*ASSIGNMENT*
Could you return the text of each of the records below, unchanged, leaving out the pictures?

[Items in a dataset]

────────────────────

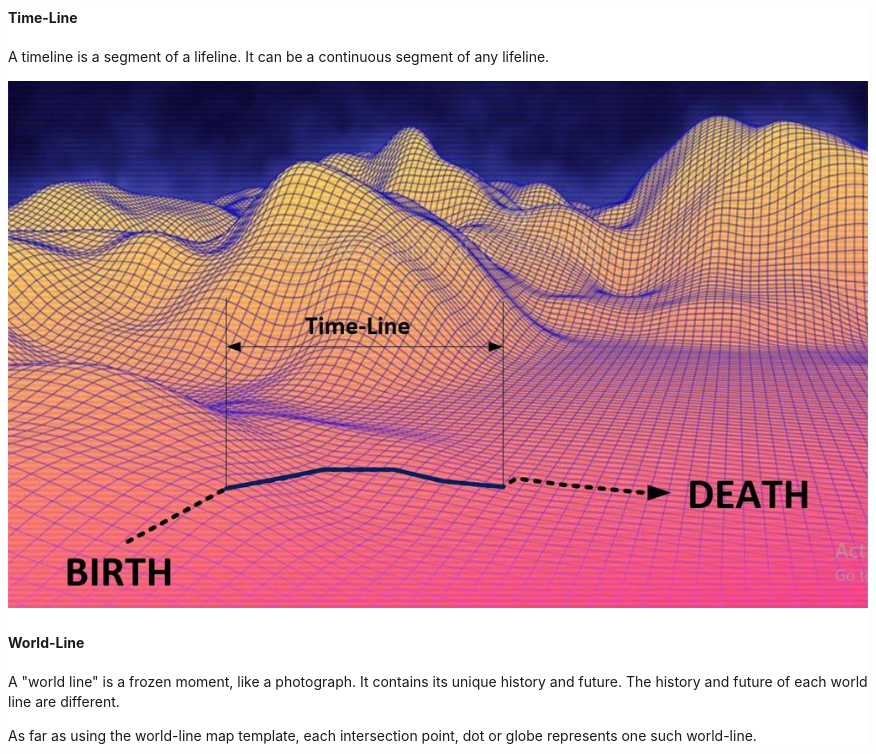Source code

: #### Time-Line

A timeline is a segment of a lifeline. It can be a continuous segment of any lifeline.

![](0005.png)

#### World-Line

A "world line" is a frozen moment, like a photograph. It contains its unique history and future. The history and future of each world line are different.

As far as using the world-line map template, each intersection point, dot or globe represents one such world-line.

────────────────────

*REPLY TO THE TASK*
Source code

: #### Time-Line

A timeline is a segment of a lifeline. It can be a continuous segment of any lifeline.

![](0005.png)

#### World-Line

A "world line" is a frozen moment, like a photograph. It contains its unique history and future. The history and future of each world line are different.

As far as using the world-line map template, each intersection point, dot or globe represents one such world-line.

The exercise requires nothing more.